Segment Start: Dataset content

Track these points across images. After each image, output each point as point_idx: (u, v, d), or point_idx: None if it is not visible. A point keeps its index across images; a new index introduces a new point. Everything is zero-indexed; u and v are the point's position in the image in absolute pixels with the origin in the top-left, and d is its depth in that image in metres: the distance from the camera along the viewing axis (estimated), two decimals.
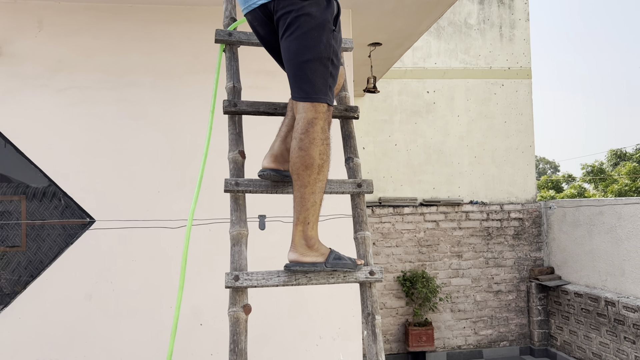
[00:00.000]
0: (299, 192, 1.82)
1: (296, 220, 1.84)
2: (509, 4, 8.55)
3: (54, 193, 3.69)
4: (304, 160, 1.78)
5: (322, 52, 1.80)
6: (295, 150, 1.80)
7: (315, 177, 1.81)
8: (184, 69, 3.80)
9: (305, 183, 1.80)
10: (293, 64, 1.82)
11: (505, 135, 8.42)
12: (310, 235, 1.83)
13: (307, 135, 1.79)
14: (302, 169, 1.79)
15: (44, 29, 3.71)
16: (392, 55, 5.54)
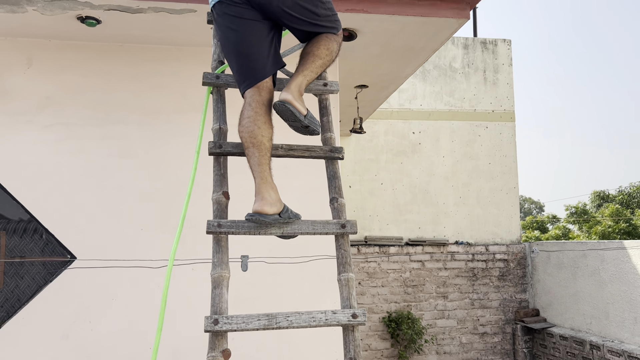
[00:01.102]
0: (313, 59, 2.24)
1: (299, 73, 2.23)
2: (492, 49, 8.80)
3: (35, 229, 3.64)
4: (328, 45, 2.26)
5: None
6: (324, 38, 2.27)
7: (328, 60, 2.28)
8: (172, 107, 3.83)
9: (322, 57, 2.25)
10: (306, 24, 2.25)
11: (489, 176, 8.52)
12: (302, 87, 2.24)
13: (330, 37, 2.28)
14: (325, 49, 2.26)
15: (33, 66, 3.74)
16: (379, 97, 5.63)
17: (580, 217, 22.46)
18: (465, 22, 3.49)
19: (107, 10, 3.28)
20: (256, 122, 2.16)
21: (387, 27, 3.58)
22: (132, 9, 3.26)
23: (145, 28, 3.56)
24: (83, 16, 3.37)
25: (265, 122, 2.17)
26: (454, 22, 3.49)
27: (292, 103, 2.15)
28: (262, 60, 2.21)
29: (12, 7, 3.24)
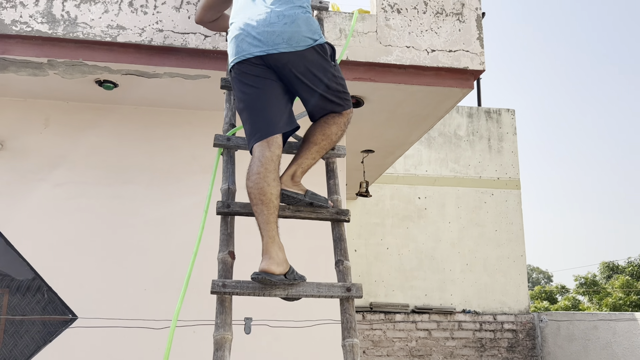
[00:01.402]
0: (308, 147, 2.39)
1: (293, 162, 2.37)
2: (496, 118, 8.98)
3: (38, 287, 3.62)
4: (325, 130, 2.39)
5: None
6: (322, 123, 2.40)
7: (326, 145, 2.41)
8: (181, 168, 3.90)
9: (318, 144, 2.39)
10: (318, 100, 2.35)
11: (496, 243, 8.46)
12: (297, 177, 2.38)
13: (334, 119, 2.39)
14: (321, 135, 2.39)
15: (50, 126, 3.85)
16: (385, 162, 5.72)
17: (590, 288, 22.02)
18: (469, 92, 3.60)
19: (124, 75, 3.42)
20: (266, 179, 2.19)
21: (394, 95, 3.70)
22: (149, 73, 3.40)
23: (160, 92, 3.69)
24: (101, 80, 3.51)
25: (274, 179, 2.21)
26: (458, 91, 3.61)
27: (288, 188, 2.31)
28: (275, 116, 2.30)
29: (34, 71, 3.39)
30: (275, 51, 2.22)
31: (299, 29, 2.24)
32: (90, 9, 3.23)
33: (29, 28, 3.16)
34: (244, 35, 2.28)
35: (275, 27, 2.23)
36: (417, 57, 3.46)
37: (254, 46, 2.25)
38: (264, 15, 2.26)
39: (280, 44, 2.22)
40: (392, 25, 3.49)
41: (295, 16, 2.26)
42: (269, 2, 2.30)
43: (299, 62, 2.25)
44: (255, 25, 2.26)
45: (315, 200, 2.38)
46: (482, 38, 3.58)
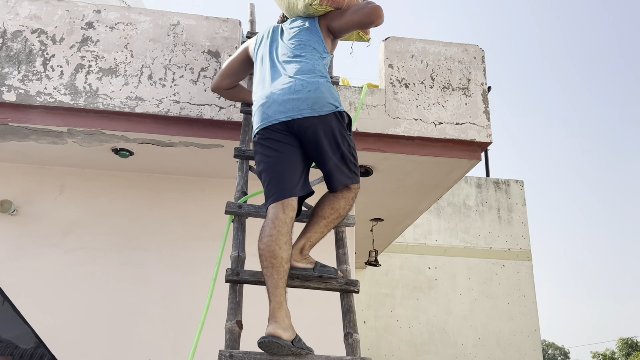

Segment End: Dataset content

## Exercise prompt
Give back the full data exactly as it reads, but drop the pictures.

## Response to the task
Track these points across images. After each image, output each point as point_idx: (u, v, d), or point_idx: None if it is not visible. A point keeps its index across images; a new index introduces a new point. Everything is zero-indexed; u and v are the point's position in the image in absolute pixels with the origin in the top-left, and d is its depth in that image in metres: the distance from the camera along the viewing axis (estimated), two decimals.
[00:00.000]
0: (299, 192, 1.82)
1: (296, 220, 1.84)
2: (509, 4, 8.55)
3: (54, 193, 3.69)
4: (304, 160, 1.78)
5: (322, 52, 1.80)
6: (295, 150, 1.80)
7: (315, 177, 1.81)
8: (184, 69, 3.80)
9: (305, 183, 1.80)
10: (293, 64, 1.82)
11: (505, 135, 8.42)
12: (310, 235, 1.83)
13: (307, 135, 1.79)
14: (302, 169, 1.79)
15: (44, 29, 3.71)
16: (392, 55, 5.54)
[00:01.102]
0: (313, 59, 2.24)
1: (299, 73, 2.23)
2: (492, 49, 8.80)
3: (35, 229, 3.64)
4: (328, 45, 2.26)
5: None
6: (324, 38, 2.27)
7: (328, 60, 2.28)
8: (172, 107, 3.83)
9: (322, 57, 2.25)
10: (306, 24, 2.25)
11: (489, 176, 8.52)
12: (302, 87, 2.24)
13: (330, 37, 2.28)
14: (325, 49, 2.26)
15: (33, 66, 3.74)
16: (379, 97, 5.63)
17: (580, 217, 22.46)
18: (465, 22, 3.49)
19: (107, 10, 3.28)
20: (256, 122, 2.16)
21: (387, 27, 3.58)
22: (132, 9, 3.26)
23: (145, 28, 3.56)
24: (83, 16, 3.37)
25: (265, 122, 2.17)
26: (454, 22, 3.49)
27: (292, 103, 2.15)
28: (262, 60, 2.21)
29: (12, 7, 3.24)
[00:01.402]
0: (308, 147, 2.39)
1: (293, 162, 2.37)
2: (496, 118, 8.98)
3: (38, 287, 3.62)
4: (325, 130, 2.39)
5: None
6: (322, 123, 2.40)
7: (326, 145, 2.41)
8: (181, 168, 3.90)
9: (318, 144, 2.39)
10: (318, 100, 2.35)
11: (496, 243, 8.46)
12: (297, 177, 2.38)
13: (334, 119, 2.39)
14: (321, 135, 2.39)
15: (50, 126, 3.85)
16: (385, 162, 5.72)
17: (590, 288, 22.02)
18: (469, 92, 3.60)
19: (124, 75, 3.42)
20: (266, 179, 2.19)
21: (394, 95, 3.70)
22: (149, 73, 3.40)
23: (160, 92, 3.69)
24: (101, 80, 3.51)
25: (274, 179, 2.21)
26: (458, 91, 3.61)
27: (288, 188, 2.31)
28: (275, 116, 2.30)
29: (34, 71, 3.39)
30: (275, 51, 2.22)
31: (299, 29, 2.24)
32: (90, 9, 3.23)
33: (29, 28, 3.16)
34: (244, 35, 2.28)
35: (275, 27, 2.23)
36: (417, 57, 3.46)
37: (254, 46, 2.25)
38: (264, 15, 2.26)
39: (280, 44, 2.22)
40: (392, 25, 3.49)
41: (295, 16, 2.26)
42: (269, 2, 2.30)
43: (299, 62, 2.25)
44: (255, 25, 2.26)
45: (315, 200, 2.38)
46: (482, 38, 3.58)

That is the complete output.